Bugün yaşayan insan varlığının dörtte biri Müslüman kabul ediliyor. Ancak Müslüman nüfusun hakim olduğu coğrafyalar genel olarak daha yoksul; kan banyosu hayatın doğal akışı gibi; insan olmaktan kaynaklı bir çok temel hakkın çok iyi olmadığı toplumsal düzenlerle yönetiliyorlar. İnsanlar akın akın başka coğrafyalara ulaşmaya çalışıyor. Bunun için denizlere açılıyorlar binlerle. Bazı seneler denizlere açılanların üçte biri hayatını kaybediyor; iyi haber, bazı seneler bu ölümler dörtte bire düşüyor. Sorunların genel kaynağı olarak emperyalizmi, ABD, İsrail vs. dünyanın önemli güç odaklarını sorumlu olarak belirleyip rahatlıyoruz.,
Halbuki bir zamanlar tam tersi yaşanmıştı. Bilinen dünyanın en yaşanılası yerleri, refahın ve güvenliğin parladığı coğrafyalar Müslümanlara aitti;
Dünyanın bilinen ana karalarında İslam medeniyetinin tatışmasız bir üstünlüğü vardı. Bu üstünlük nasıl oluşmuştu? Hangi dinamikler bu başarıyı sağlamıştı? Farklı bakış açılarından farklı yorumlar yapılabilir. Somut olgu ve verilerle başarının sebepleri için neler söylenebilir?
Öncelikle o yüksek medeniyetin temel belirleyeni İslamdı.

Sağlanan Bilgiler:

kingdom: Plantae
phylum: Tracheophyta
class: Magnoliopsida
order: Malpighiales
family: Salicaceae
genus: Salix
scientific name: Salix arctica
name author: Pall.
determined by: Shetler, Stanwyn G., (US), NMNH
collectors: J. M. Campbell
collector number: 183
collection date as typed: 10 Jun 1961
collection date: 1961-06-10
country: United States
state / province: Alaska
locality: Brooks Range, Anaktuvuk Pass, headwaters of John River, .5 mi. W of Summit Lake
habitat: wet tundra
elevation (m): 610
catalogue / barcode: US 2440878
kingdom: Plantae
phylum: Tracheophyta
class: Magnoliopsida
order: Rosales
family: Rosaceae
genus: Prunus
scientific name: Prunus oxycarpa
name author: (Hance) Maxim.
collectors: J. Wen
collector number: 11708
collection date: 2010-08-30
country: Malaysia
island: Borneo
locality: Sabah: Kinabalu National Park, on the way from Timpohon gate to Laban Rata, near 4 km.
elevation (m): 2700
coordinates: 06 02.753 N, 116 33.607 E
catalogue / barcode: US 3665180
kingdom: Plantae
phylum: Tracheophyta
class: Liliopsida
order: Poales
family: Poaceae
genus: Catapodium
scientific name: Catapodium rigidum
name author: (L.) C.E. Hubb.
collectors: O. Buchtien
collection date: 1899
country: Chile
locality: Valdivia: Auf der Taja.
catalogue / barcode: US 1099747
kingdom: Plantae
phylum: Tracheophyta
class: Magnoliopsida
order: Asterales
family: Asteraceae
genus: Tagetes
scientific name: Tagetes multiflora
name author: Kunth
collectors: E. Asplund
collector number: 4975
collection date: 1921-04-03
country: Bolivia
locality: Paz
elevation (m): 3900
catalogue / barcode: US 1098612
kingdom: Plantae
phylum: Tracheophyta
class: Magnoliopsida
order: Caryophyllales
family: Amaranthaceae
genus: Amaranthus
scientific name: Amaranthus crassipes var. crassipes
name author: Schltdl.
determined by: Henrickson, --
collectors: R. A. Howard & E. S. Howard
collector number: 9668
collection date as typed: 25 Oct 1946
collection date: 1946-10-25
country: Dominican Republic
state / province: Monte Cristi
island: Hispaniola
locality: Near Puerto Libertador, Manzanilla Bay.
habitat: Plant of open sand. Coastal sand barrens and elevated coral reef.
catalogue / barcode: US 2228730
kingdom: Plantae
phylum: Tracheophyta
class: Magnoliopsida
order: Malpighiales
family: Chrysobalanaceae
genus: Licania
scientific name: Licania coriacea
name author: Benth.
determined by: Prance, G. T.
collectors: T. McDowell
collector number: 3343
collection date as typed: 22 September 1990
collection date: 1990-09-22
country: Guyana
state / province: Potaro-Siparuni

Verilen Görev: Alıntıya göre bugün yaşayan insanların ne kadarı Müslüman kabul ediliyor? Bu öğelerin alıntıyla bir ilgisi yoktur.

Tamamlanan Çalışma: Dörtte biri.